The Court went on to explain the nature of the intentional act which would give rise to an action by the client’s adversary based on his representation of the client. The Court, citing Caudle v. Betts, 512 So.2d 389 (La. 1987) noted:

The intent with which tort liability is concerned is not necessarily a hostile intent, or a desire to do any harm. Restatement (Second) of Torts, American Law Institute § 13, (comment e) (1965). Rather it is an intent to bring about a result which will invade the interests of another in a way that the law forbids.

It is noted that Justice Marcus dissented from the majority opinion stating:

I am of the opinion that no cause of action can be maintained against Connelly because an attorney owes no duty to his client’s adversary when acting in his client’s behalf. Finding such a duty would have a chilling effect on the adversarial practice of law and cause division of loyalty owed to a client.

The amicus curiae brief to the Supreme Court argues in favor of Justice Marcus’ *661view. However, since the majority opinion holds otherwise, we are constrained to follow it.

Accordingly, the question presented here is whether Sondes’ third party petition states a cause of action for intentional tor-tious conduct on the part of Bickford and Matthews. While it is true that the petition asserts claims for negligence and malpractice, which are not proper causes of action under these circumstances, the petition also alleges intentional acts.

Petitioners argue that the malpractice petition was filed prior to the rendition of judgment on appeal and does not state a cause of action for an intentional tort. However, Sondes alleges that “the present proceeding was instigated in bad faith; and that all defendants-in-reconvention have continued in bad faith.” The third party petition also alleges that Brickford and Matthews “have filed, and are conducting a suit which they know to be frivolous.”

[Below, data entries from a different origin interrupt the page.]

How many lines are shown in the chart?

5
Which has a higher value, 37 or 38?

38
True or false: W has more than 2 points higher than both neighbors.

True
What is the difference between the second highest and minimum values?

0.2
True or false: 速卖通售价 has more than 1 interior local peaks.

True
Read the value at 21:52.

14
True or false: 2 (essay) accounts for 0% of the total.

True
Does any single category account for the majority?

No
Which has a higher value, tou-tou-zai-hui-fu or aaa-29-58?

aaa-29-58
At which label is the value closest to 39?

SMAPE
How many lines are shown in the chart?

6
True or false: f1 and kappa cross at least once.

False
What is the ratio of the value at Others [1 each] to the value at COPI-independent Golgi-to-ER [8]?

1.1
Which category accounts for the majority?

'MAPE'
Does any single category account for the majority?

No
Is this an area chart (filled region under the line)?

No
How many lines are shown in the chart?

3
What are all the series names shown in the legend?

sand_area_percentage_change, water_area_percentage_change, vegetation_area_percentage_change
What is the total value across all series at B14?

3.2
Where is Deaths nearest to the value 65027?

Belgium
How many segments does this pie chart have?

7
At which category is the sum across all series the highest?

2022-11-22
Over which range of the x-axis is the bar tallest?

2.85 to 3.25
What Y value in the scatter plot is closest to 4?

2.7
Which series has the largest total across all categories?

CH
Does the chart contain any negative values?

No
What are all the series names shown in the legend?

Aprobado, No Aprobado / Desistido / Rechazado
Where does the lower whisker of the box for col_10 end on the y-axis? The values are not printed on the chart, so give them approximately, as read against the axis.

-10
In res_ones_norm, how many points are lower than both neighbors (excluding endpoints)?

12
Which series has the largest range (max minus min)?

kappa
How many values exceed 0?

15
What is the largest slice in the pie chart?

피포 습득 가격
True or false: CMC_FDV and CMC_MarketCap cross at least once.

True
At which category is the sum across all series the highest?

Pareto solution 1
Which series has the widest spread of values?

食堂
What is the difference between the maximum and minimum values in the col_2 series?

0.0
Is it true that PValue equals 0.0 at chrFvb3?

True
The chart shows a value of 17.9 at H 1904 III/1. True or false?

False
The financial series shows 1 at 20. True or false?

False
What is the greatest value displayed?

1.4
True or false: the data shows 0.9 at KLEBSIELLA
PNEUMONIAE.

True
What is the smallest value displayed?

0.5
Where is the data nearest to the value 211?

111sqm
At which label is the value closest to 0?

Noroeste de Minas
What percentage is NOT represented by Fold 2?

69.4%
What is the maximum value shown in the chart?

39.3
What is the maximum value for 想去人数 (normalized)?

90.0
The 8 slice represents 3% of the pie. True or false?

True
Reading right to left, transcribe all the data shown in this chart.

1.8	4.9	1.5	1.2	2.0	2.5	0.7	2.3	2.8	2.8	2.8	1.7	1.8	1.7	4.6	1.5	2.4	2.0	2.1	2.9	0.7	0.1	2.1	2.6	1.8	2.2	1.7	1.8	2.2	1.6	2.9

The peremptory exception of no cause of action tests the legal sufficiency of the petition. For purposes of ruling on the objection, no evidence may be introduced to support or controvert the exception. The court must accept all factual allegations of the petition as true and sustain the objection only if no remedy is afforded under the allegations asserted. La.C.C.P. art. 931. Penalber v. Blount, supra. A cause of action lies in favor of a non-client against an adversary’s attorney only if the petition states a cause of action for intentional tortious conduct. In alleging that Brickford and Matthew instigated the malpractice proceeding in bad faith, continued it in bad faith and are knowingly conducting a frivolous suit, in our view, the third party petition alleges intentional tortious conduct as defined in Penalber v. Blount, supra. Therefore, it states a cause of action.1

For the forgoing reasons, we affirm the ruling of the district court, denying Brickford and Matthew’s exception of no cause of action, and remand the case for further proceedings.

AFFIRMED AND REMANDED.

. The views expressed in this opinion are in no way to be taken as a statement concerning Sondes' success at trial. The only issue before the court at this time is whether the petition, as worded, states a cause of action, not whether the allegations therein can be successfully proven at trial.